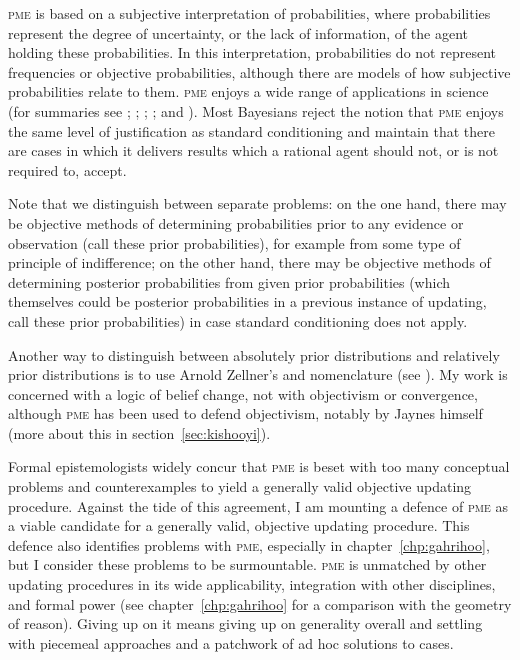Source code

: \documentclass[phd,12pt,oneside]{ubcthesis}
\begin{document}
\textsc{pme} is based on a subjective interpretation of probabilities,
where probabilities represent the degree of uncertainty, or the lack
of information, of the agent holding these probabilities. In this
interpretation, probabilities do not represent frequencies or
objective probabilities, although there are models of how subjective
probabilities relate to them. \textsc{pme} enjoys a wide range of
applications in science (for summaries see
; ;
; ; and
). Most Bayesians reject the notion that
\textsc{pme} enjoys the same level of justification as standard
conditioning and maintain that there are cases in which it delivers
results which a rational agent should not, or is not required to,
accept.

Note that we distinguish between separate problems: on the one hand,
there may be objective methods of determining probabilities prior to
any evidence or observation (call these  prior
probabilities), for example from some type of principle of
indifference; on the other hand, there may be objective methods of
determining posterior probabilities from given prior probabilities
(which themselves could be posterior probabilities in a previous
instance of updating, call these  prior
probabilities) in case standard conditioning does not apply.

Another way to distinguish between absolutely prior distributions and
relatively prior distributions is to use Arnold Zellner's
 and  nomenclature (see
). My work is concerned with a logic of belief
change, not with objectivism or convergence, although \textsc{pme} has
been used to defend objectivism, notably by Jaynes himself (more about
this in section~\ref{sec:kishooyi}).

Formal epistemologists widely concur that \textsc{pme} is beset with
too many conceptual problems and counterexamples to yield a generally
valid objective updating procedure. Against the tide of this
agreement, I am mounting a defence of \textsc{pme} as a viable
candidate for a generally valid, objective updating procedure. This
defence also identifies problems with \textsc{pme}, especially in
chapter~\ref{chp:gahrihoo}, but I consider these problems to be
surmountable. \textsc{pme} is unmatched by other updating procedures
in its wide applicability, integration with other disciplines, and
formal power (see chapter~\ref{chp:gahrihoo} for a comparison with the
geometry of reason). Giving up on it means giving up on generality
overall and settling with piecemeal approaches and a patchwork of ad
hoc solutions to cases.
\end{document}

**********

## Work task
Take the listing and print it again exactly, but without any pictures.

## Written reply
Source code

: \documentclass[phd,12pt,oneside]{ubcthesis}
\begin{document}
\textsc{pme} is based on a subjective interpretation of probabilities,
where probabilities represent the degree of uncertainty, or the lack
of information, of the agent holding these probabilities. In this
interpretation, probabilities do not represent frequencies or
objective probabilities, although there are models of how subjective
probabilities relate to them. \textsc{pme} enjoys a wide range of
applications in science (for summaries see
; ;
; ; and
). Most Bayesians reject the notion that
\textsc{pme} enjoys the same level of justification as standard
conditioning and maintain that there are cases in which it delivers
results which a rational agent should not, or is not required to,
accept.

Note that we distinguish between separate problems: on the one hand,
there may be objective methods of determining probabilities prior to
any evidence or observation (call these  prior
probabilities), for example from some type of principle of
indifference; on the other hand, there may be objective methods of
determining posterior probabilities from given prior probabilities
(which themselves could be posterior probabilities in a previous
instance of updating, call these  prior
probabilities) in case standard conditioning does not apply.

Another way to distinguish between absolutely prior distributions and
relatively prior distributions is to use Arnold Zellner's
 and  nomenclature (see
). My work is concerned with a logic of belief
change, not with objectivism or convergence, although \textsc{pme} has
been used to defend objectivism, notably by Jaynes himself (more about
this in section~\ref{sec:kishooyi}).

Formal epistemologists widely concur that \textsc{pme} is beset with
too many conceptual problems and counterexamples to yield a generally
valid objective updating procedure. Against the tide of this
agreement, I am mounting a defence of \textsc{pme} as a viable
candidate for a generally valid, objective updating procedure. This
defence also identifies problems with \textsc{pme}, especially in
chapter~\ref{chp:gahrihoo}, but I consider these problems to be
surmountable. \textsc{pme} is unmatched by other updating procedures
in its wide applicability, integration with other disciplines, and
formal power (see chapter~\ref{chp:gahrihoo} for a comparison with the
geometry of reason). Giving up on it means giving up on generality
overall and settling with piecemeal approaches and a patchwork of ad
hoc solutions to cases.
\end{document}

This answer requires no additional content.